GitHub confirmed that the attack started a few days ago and involved several attack vectors. The world’s largest code host, engaged in supplying social coding tools for developers, revealed that web users’ machines were hijacked to try and bring the service down. Apparently, the intent of this hack is to convince GitHub to remove a specific class of files.

Security experts pointed out that the code particularly targets the pages of two Github users: an organization developing ways to circumvent the “great firewall of China” and the New York Times’ Chinese mirror. The former, GreatFire, achieved some level of success in allowing Chinese residents to bypass the nation’s online surveillance and censorship.
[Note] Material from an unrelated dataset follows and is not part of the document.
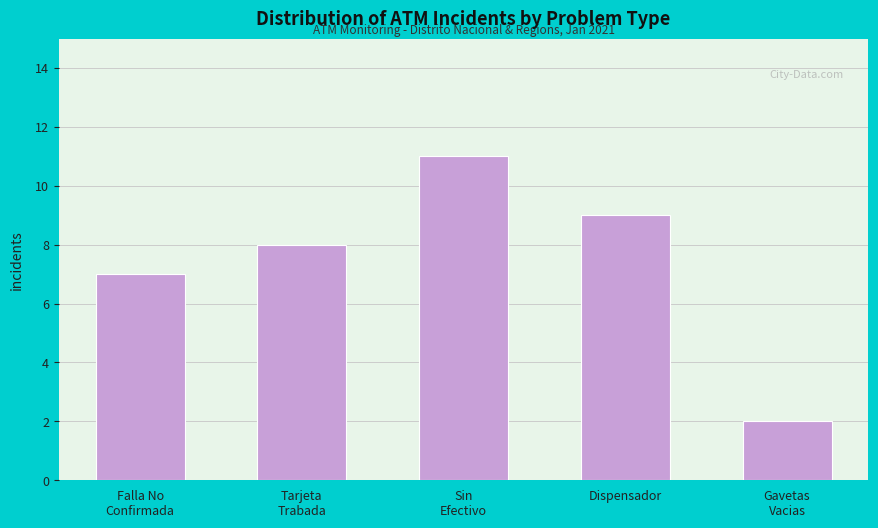

Reading left to right, what are all the values shown in this chart?

7	8	11	9	2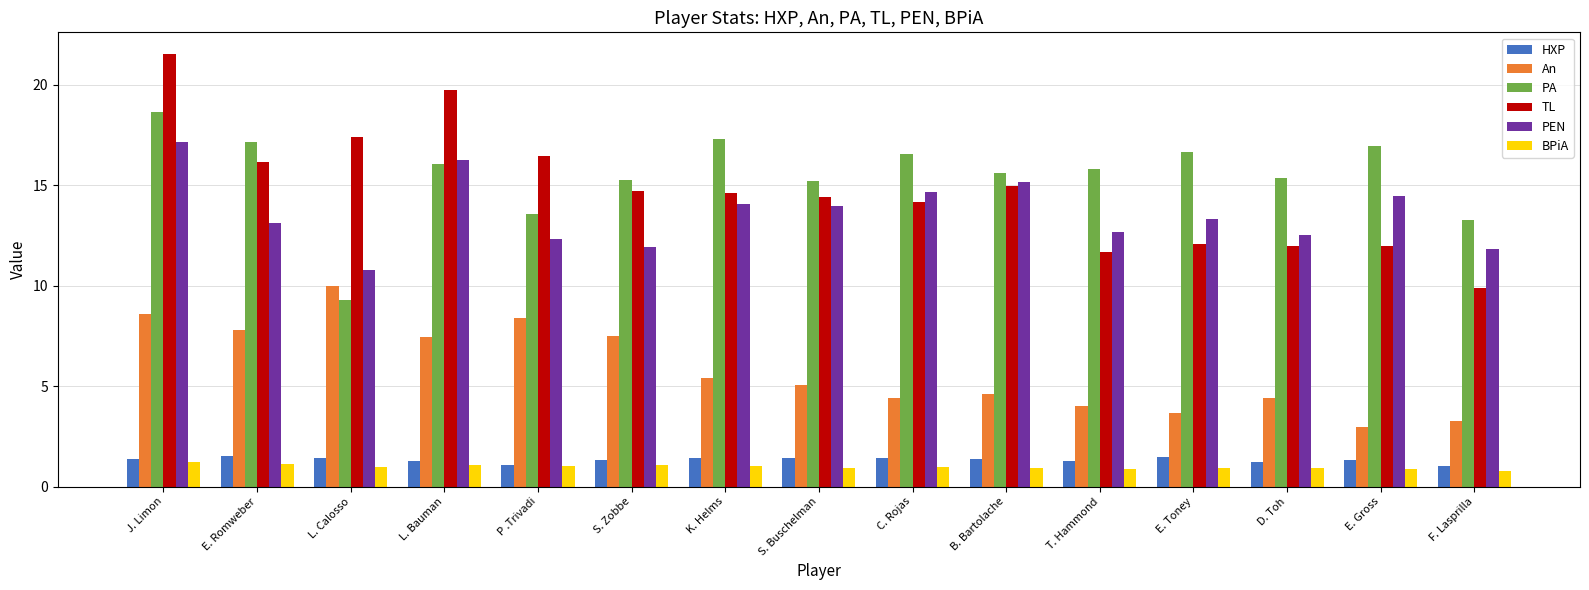

What is the label of the 10th bar from the left?

B. Bartolache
The latter aims to allow Chinese residents to read New York Times even if its official website is banned in the country. The mirror offers users an unblockable iOS app and links to further cloud-based copies of the newspaper.

Security researchers say that the attack seemed to be coordinated via code coming from Baidu’s servers. In response, Baidu conducted a thorough investigation and concluded that it was neither a security problem on Baidu’s side nor a hacking attack. The service confirmed that other security organizations joined the efforts to find out the problem.

In the meantime, GitHub’s outages demonstrated the extent to which the supposedly decentralized web depends on a few pieces of critical infrastructure. The service that allows coders to jointly work on software projects from the distance has become a massive web host and a crucial part of other software platforms.

Industry observers note that with GitHub sporadically unavailable over the recent days, companies relying on the service faced problems with deploying new code, which paralyzed their work until the GitHub returns online.